▶ **About this exercise**: Repeat word for word the line with "sujeitos à inspeção" and every line after it until the records below run out.

▶ **Supplied entries**:
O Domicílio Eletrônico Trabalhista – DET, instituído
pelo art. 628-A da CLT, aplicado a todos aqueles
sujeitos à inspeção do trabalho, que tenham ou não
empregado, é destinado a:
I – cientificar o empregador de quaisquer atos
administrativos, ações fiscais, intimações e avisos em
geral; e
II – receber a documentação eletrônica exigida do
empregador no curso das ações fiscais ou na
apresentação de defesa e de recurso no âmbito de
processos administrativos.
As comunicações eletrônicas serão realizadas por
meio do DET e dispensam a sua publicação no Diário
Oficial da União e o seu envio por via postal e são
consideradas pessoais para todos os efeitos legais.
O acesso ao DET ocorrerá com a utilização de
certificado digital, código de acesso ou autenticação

▶ **Task output**:
sujeitos à inspeção do trabalho, que tenham ou não
empregado, é destinado a:
I – cientificar o empregador de quaisquer atos
administrativos, ações fiscais, intimações e avisos em
geral; e
II – receber a documentação eletrônica exigida do
empregador no curso das ações fiscais ou na
apresentação de defesa e de recurso no âmbito de
processos administrativos.
As comunicações eletrônicas serão realizadas por
meio do DET e dispensam a sua publicação no Diário
Oficial da União e o seu envio por via postal e são
consideradas pessoais para todos os efeitos legais.
O acesso ao DET ocorrerá com a utilização de
certificado digital, código de acesso ou autenticação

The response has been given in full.